Summary and Contributions: This paper shows a simple but interesting modification for Adam, uses 2D cases to intuitively explain the modification. Theoretical results are given and experiments are very promising.

Strengths: This paper claims to obtain speed, stability and generalization ability simutaneously. The modifican of ADAM is rather straightforward to implement, but the empirical results are very interesting: the test error can consistently improve almost 1 percent by just one line modification.

Weaknesses: I believe the intuitive explanation in Section 2.2 is not some kind of explanation, but a description for the phenomenon. The 1D, 2D results may not be generalized to the high dimensional setting. If the author hopes to claim the exploitation of curve information, the sound way is to show how the adabelief algorithm approximate the Hessian. The theoretical analysis is necessary but somewhat expected. In fact, I can not find any adavantage of AdaBelief in these theoretical results. If the s_{t,i} can be upper bounded better than the counterpart of Adam, then I believe the analysis has valuable justification.

Correctness: I believe the correctness of the results in this paper.

Clarity: Well written.

Relation to Prior Work: Clearly discussed.

Reproducibility: Yes

Additional Feedback: As I understand, in the deterministic setting, the resulted algorithm uses the EMA of gradient difference to approximate Hessian diag. If it is right, please clarify it. Meanwhile, in the stochastic setting, how we claim the approximation is reasonable? In my opinion, the regret analysis is not that useful as it is just routine that we need to do but no useful information can be obtained from it. I also a little doubt about using the nonsmooth 2D case to explain something related to Hessian. It is better to show some substaintial improvement of this approach at least in the deterministic setting.

Review 3

Summary and Contributions: The authors propose a centred variant of Adam, where the moving-average mean gradient is subtracted from the g^2 normaliser.

Strengths: Simple method that is in their hands is surprisingly effective.

**Supplied material:**
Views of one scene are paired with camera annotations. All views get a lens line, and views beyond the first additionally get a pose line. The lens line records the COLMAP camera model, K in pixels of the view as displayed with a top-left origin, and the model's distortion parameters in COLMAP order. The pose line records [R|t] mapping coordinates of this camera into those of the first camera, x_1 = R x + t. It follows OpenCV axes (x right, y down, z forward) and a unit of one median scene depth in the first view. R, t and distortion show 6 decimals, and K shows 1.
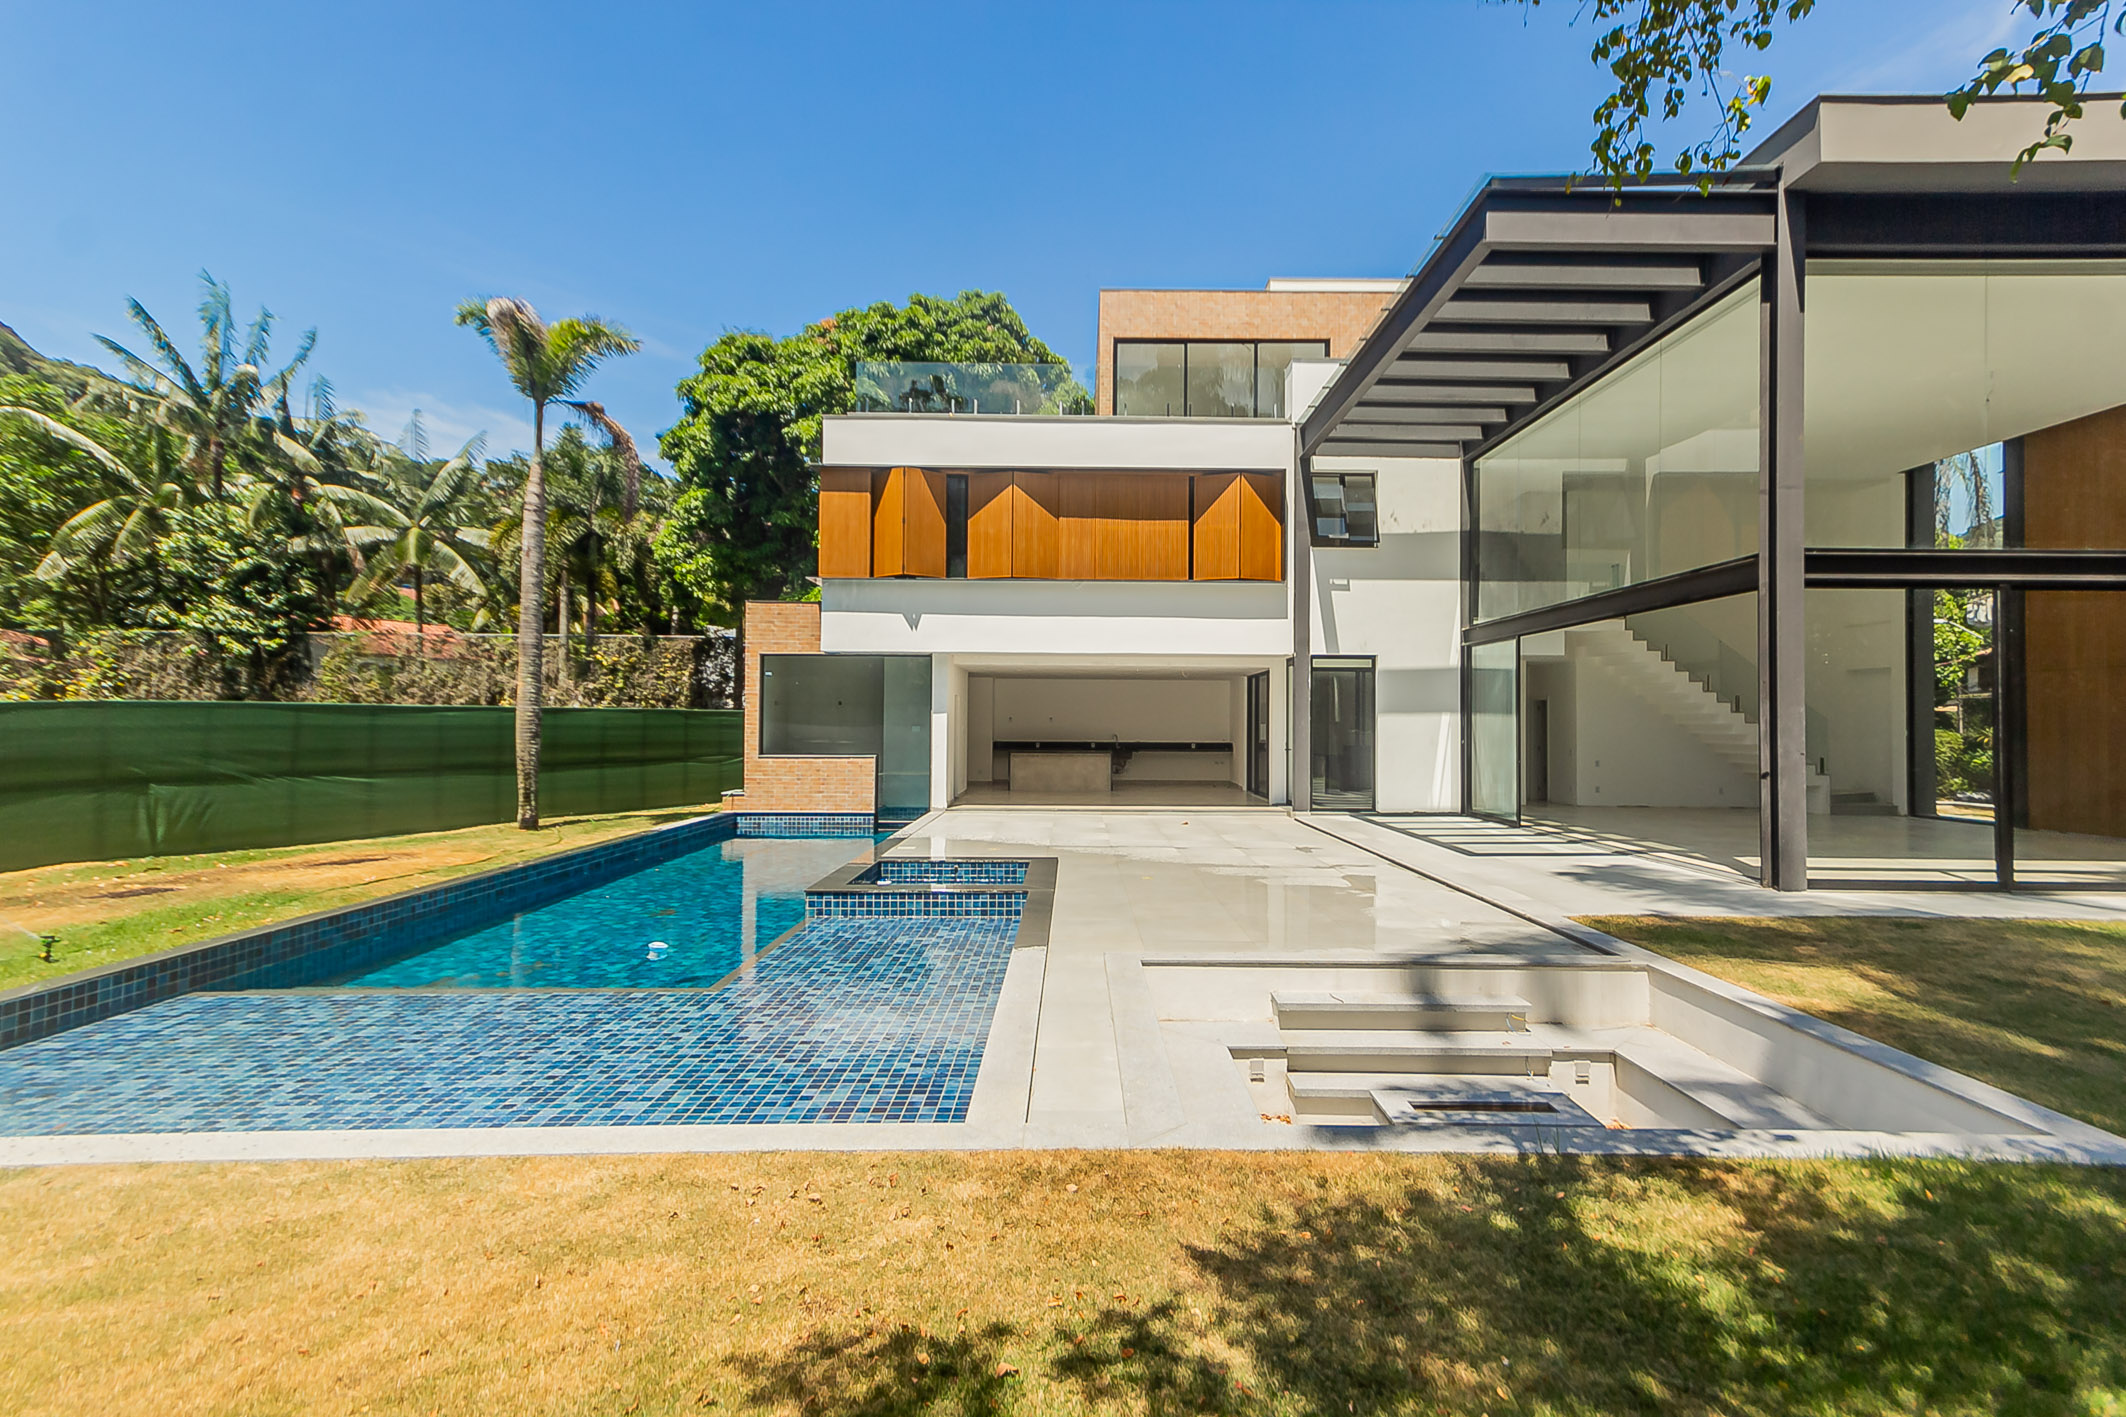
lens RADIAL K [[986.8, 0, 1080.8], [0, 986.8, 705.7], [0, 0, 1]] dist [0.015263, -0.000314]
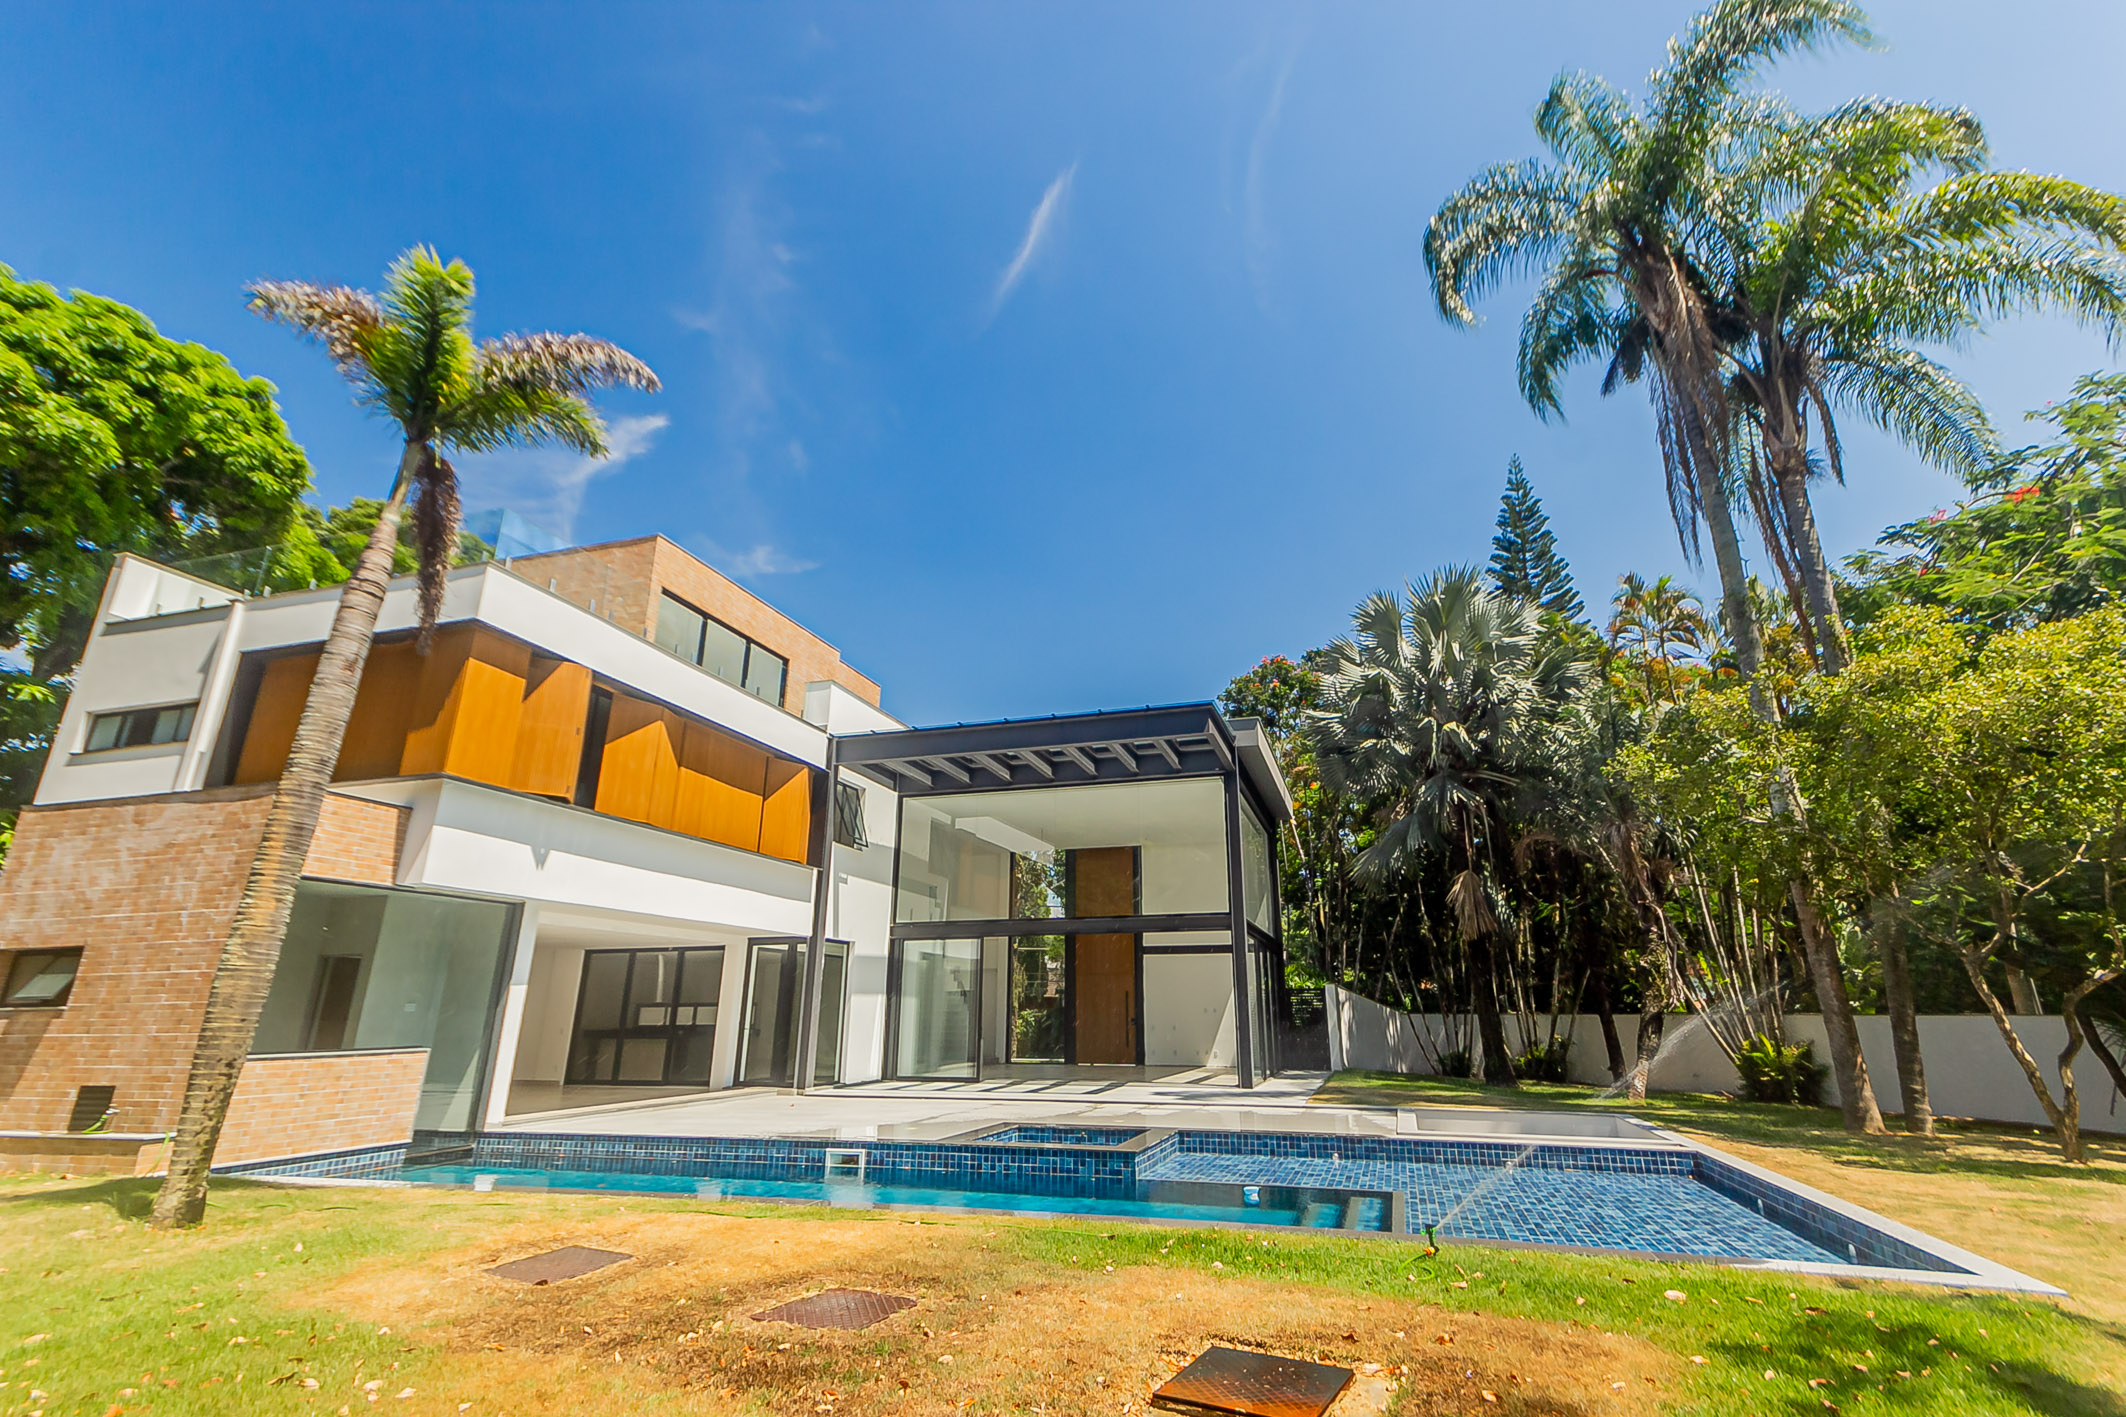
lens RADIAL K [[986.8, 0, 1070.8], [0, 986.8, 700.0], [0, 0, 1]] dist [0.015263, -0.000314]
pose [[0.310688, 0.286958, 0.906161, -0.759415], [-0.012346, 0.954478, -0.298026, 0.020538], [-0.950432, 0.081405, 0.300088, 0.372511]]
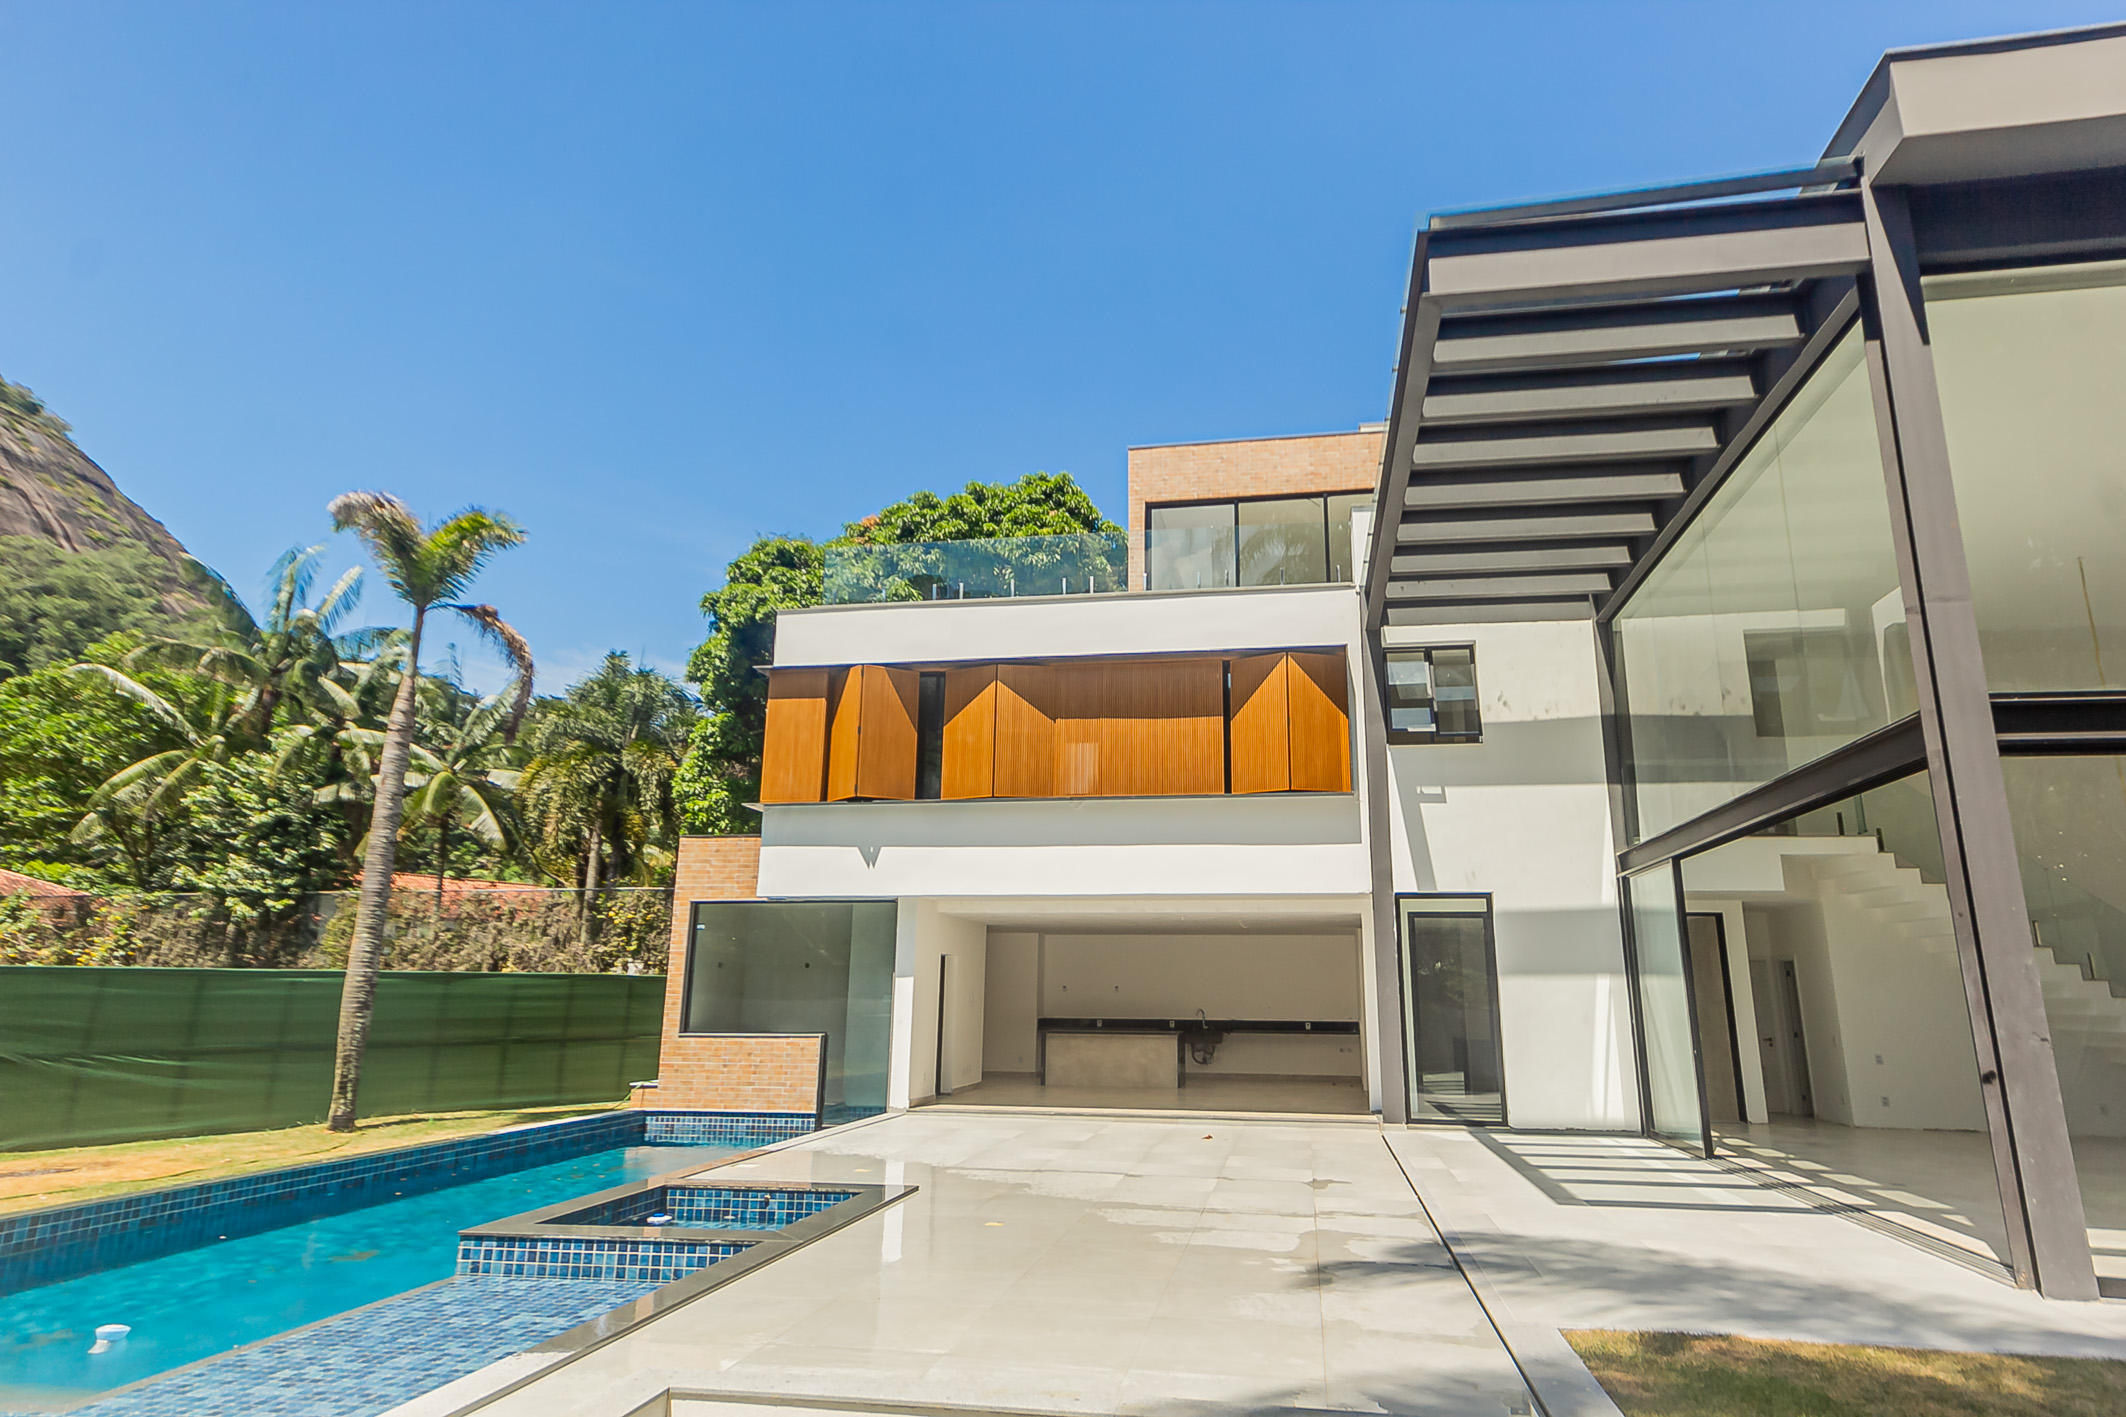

**Required tasks:**
1) According to the review of the Adam modification, why is the regret analysis not very useful? Answer in one to three sentences.
2) Repeat the passage from the review of the Adam modification starting at "Correctness: I believe" and ending at "the deterministic setting.".

**Answers given:**
1) The reviewer sees the regret analysis as a routine step that has to be done but that yields no useful information.

2)
Correctness: I believe the correctness of the results in this paper.

Clarity: Well written.

Relation to Prior Work: Clearly discussed.

Reproducibility: Yes

Additional Feedback: As I understand, in the deterministic setting, the resulted algorithm uses the EMA of gradient difference to approximate Hessian diag. If it is right, please clarify it. Meanwhile, in the stochastic setting, how we claim the approximation is reasonable? In my opinion, the regret analysis is not that useful as it is just routine that we need to do but no useful information can be obtained from it. I also a little doubt about using the nonsmooth 2D case to explain something related to Hessian. It is better to show some substaintial improvement of this approach at least in the deterministic setting.